The California Community Foundation has released a new study, "The Future of Philanthropy in L.A.: A Wealth of Opportunity." My KPCC business vertical colleague Brian Watt will have a report on air later that you can listen to, and I'm going to provide a bit on insight in the overall trend of wealth formation and transfer in the LA area.
The numbers are far from trivial: "Despite the recession, Los Angeles County residents have an estimated net worth of almost $1.3 trillion." Just to put that in perspective, the entire annual GDP of the United States is about $14.5 trillion. What's truly staggering, however, is how much of this money will transferred generationally: the RUPRI Center estimates $1.4 trillion by 2060 — a huge increase over 2020's projected $114 billion.
What's truly fascinating about these numbers is where the wealth is coming from. According to the report, "LA's growing and future wealth will be driven by entrepreneurs, especially immigrant entrepreneurs."

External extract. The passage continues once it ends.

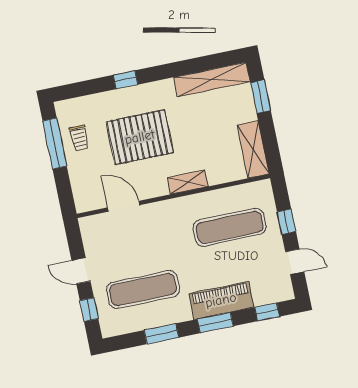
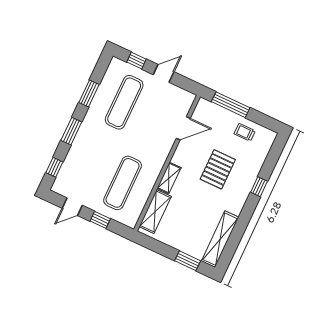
pallet: (140, 137) -> (218, 169), width x0.73, depth x0.71
window: (55, 144) -> (231, 105), moved
shelving: (253, 150) -> (155, 211), moved, turned 90
piano: (221, 300) -> (82, 145), removed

It's trendy right now to look at the U.S. economy, ask how it's going to fix itself after the financial crisis, and nominate entrepreneurs as the saviors. We love our innovators in America, and these days what we really love are "disruptive" innovators — those brave visionaries who, to steal the famous Apple tagline, "think different" and periodically reinvent the economy.
Often, however, it's easier to talk the innovation talk than it is to walk the innovation walk. Except, the data shows, in LA. The city is a magnet for entrepreneurs. And not just any entrepreneurs. In terms of entrepreneurship, we get the cream of the crop: highly educated immigrants with a high net-worth who are attracted to the region's colleges and universities; the relatively stable U.S. economy; our proximity to the Pacific Rim; and perhaps most importantly, our numerous clusters of immigrant communities that are expanding and thriving.
It remains to be seen whether this fertile ground for entrepreneurship will affect a larger trend in the country and the region: the increasing concentration of wealth. LA county mirrors the nation on this one. More than a third of the county's household have either no net worth or a negative net worth, but a mere 0.6 percent or households owns nearly a third of the wealth, currently $21 million on average per home.
It's possible that a vigorous level of entrepreneurial activity will provide the business opportunities that will enable the formation of new, innovation-driven middle class in LA Country. No other U.S. city is as entrepreneurial as LA — among the 15 largest, we're number one, according to the report. And entrepreneurs as a whole create more wealth than non-entrepreneurs. A lot more: $2 million per entrepreneur, versus less than $400,000 for non-entrepreneurs.
The CCF report concentrates on philanthropy and the need for nonprofit organizations to properly prepare themselves to benefit from this impending growth and transfer of wealth.
But the business community also needs to get ready. Some of that wealth will also be available for investment. At a panel on venture capital in Southern California that I moderated at KPCC's Crawford Family Forum last night, one of the things we discussed was the lack of a really strong angel investment community in the region.
Angels are often high net worth individuals who choose to deploy their money to create and support new businesses. With such significant new wealth creation expected to emerge in LA County in the coming decades, we may be able look forward to the angel problem solving itself.
Over the next few days, I'll be digging deeper into the CCF report. There's some really juicy data in it, as well as some revelations about how we can "map" the future of wealth, entrepreneurship, and philanthropy in the region. It's not what you might expect. In fact, I'd say it's...disruptive.